There were two reasons for my silence. One was that my passenger was a colleague from work who would not have seen the relevance of a Steele family in-joke. Secondly, the signs stating “262 casualties in the past three years” had been removed. That Steeles cry out “Uncle George” whenever we see a gloomy message about accidents has nothing to do with my own Uncle George. He is a cheerful, funny man who entertained us as children by rattling his false teeth along to the “Ying Tong Song” and sending up sectarian tunes by playing them on a bicycle pump.

The other Uncle George was a clown, sort of. He was billed as the children’s evening entertainment at a Northumberland caravan park where we spent a short break. Sporting a bluish-grey patched suit and a bluish-grey patched face, Uncle George looked as if he was being viewed through a permanent haze of cigarette smoke. A large, greyish-red painted smile somehow made him look even more miserable.

“Ladiesngentlemen, before I start,” he said in a flat voice that then launched into a litany of warnings about what might befall any children who wandered on to the stage. Electrocution. Crushing by heavy speaker stacks. I felt myself in greatest danger of losing consciousness and hitting my head off a drinks table or biting through my arm to relieve the boredom.

Given that one of the prime directives of the organisation that I work for is to dispense health and safety advice to science and technology teachers, I have to be very careful not to be Uncle George.

As a teacher, I fear that I was him on an annual basis, ever since primary induction visits to secondary schools became the norm. Often, their first- ever science lesson is an examination of the dangers of a big-school science laboratory. While tumbling speaker stacks don’t feature, everything else does. Fire, explosion, burns from innocuous-looking clear liquids, poisoning and blindness.

I’ve ranted often enough before about those who dismiss health and safety as political correctness gone mad and who wrongly blame it for making science dull. That’s not what I’m suggesting here. The first experiment pupils usually carry out in schools is a fabulous one, where they mix chemicals together and observe and record what happens. There are no fire, explosion or electrical hazards, so why did I mention them before the activity? What was I doing? Trying to show off by giving the pupils the impression that I lived with danger every day? Attempting to scare them into good behaviour? Do other subjects a favour by making science as dull as they can be?

A better idea might have been to introduce health and safety topics as appropriate. However, I am probably worrying about nothing. Some time after Uncle George’s Cabaret of Fear, I went to a parents’ night at my children’s school. Leafing through one of their diaries, I found a report on the caravan weekend. Saturday night’s entertainment was described thus: “In the evening, we went to see a clown called Uncle George. He was very funny”.

Gregor Steele had to explain to his child’s teacher what the “money wasting machines” were.
____________________
Short exercise:
In the essay about Uncle George, what did the writer's own Uncle George use to play sectarian tunes? Please answer briefly.

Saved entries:
____________________
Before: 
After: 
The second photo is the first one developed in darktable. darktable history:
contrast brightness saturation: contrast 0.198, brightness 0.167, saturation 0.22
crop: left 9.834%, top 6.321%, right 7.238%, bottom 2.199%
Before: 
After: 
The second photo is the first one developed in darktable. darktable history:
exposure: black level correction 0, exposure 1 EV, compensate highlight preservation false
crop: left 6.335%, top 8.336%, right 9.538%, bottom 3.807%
____________________
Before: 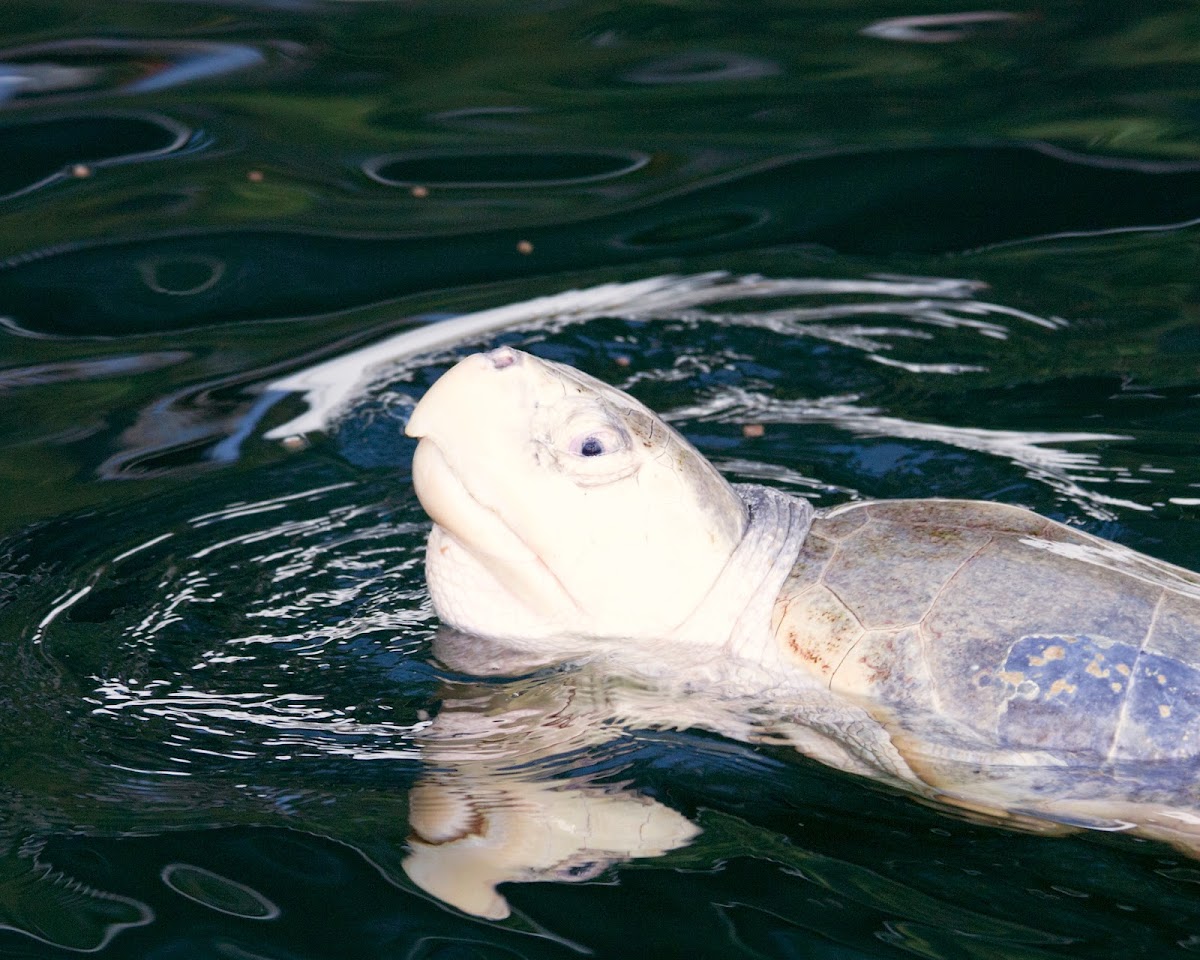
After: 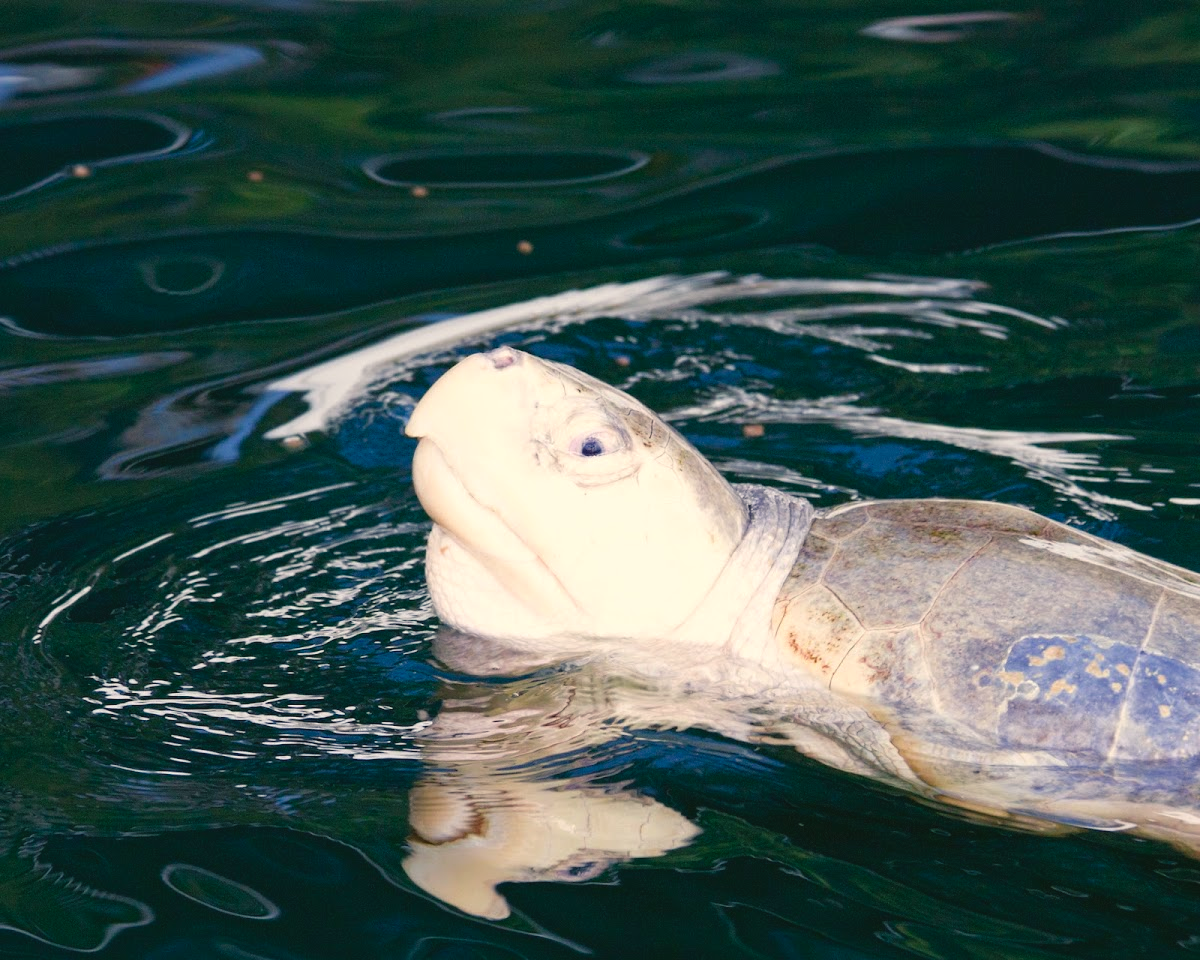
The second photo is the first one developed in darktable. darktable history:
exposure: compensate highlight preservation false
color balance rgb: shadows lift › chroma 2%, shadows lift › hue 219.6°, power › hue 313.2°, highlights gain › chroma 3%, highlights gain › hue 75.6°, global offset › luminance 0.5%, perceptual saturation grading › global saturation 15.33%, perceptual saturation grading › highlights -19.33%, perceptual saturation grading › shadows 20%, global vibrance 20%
____________________
Answer to the exercise:
A bicycle pump.